Of course, this book was an emotional one to read: an ancient culture creating such high technology (a millenium ahead of its time), only to be totally annihilated in just seconds. If the downfall of Rome and the unsuing loss of knowledge and the onset of the Dark Ages is considered to be historically tragic, this story is then the most epic catastrophe EVER. The author points out that if they were doing what took another 1000 years for the Romans to figure out (such as running water through pipes), who knows what these people might have managed to do? Maybe we would have been on the moon 2000 years ago. We'll never know.
The downfall of this book that I hinted at earlier is that 90% of everything important is said immediately: none of what I've said here is a "big mystery" that gets unravelled through the course of the book. It's like getting hit from all sides with amazing (and very enthusiastic) information about who the Therans might have been, how the world was at the time, and the excitement that Atlantis did exist after all. As great as all of that is, the book suddenly takes a left turn into endless archaeological stories and theories that simply don't have much of anything to do with the subject. At first, it's the author trying to put Theran history into perspective (he says that people have a hard time comprehending what happened over 2000 years ago, and he's right), but he just starts beating this idea to death. He'll occasionally get back to Thera and the ongoing excavations, and then he'll launch back into a whole list of other things that become more and more distracting. By the last 100 pages of the book, it becomes a chore to get through to the end, in the increasingly dismal hope that he'll say more than just one or two things about Thera itself.

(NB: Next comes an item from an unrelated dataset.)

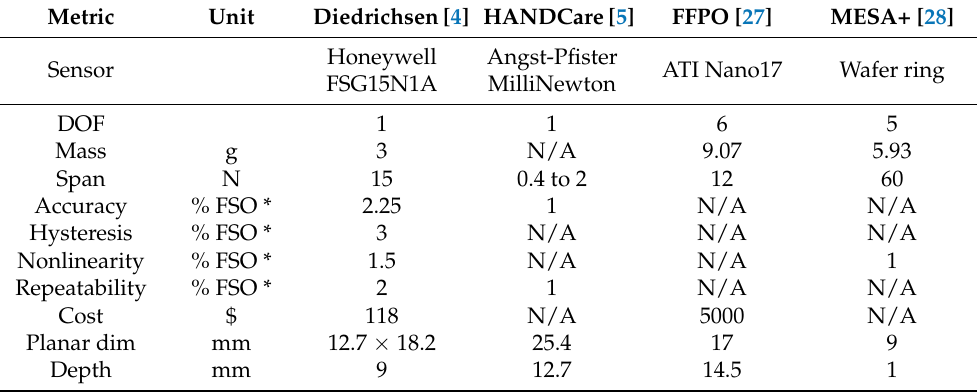
Table 1. Tabular summary of a selection of sensors used in upper-limb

This book isn't written as much badly as just way off target. The author's enthusiasm will make you picture him as a kid playing in a sandbox for the very first time (which is probably how he'd actually describe himself), but unfortunately, he runs out of steam when he runs out of things to really say. On the other hand, this subject is fascinating and important, and I would, of course, still highly recommend this book to anyone wanting to find a huge missing piece of history, or to anyone trying to scrape that layer of filth known as "New Age speculation" off of some really solid history: the real thing is far more interesting than the National Enquirer version.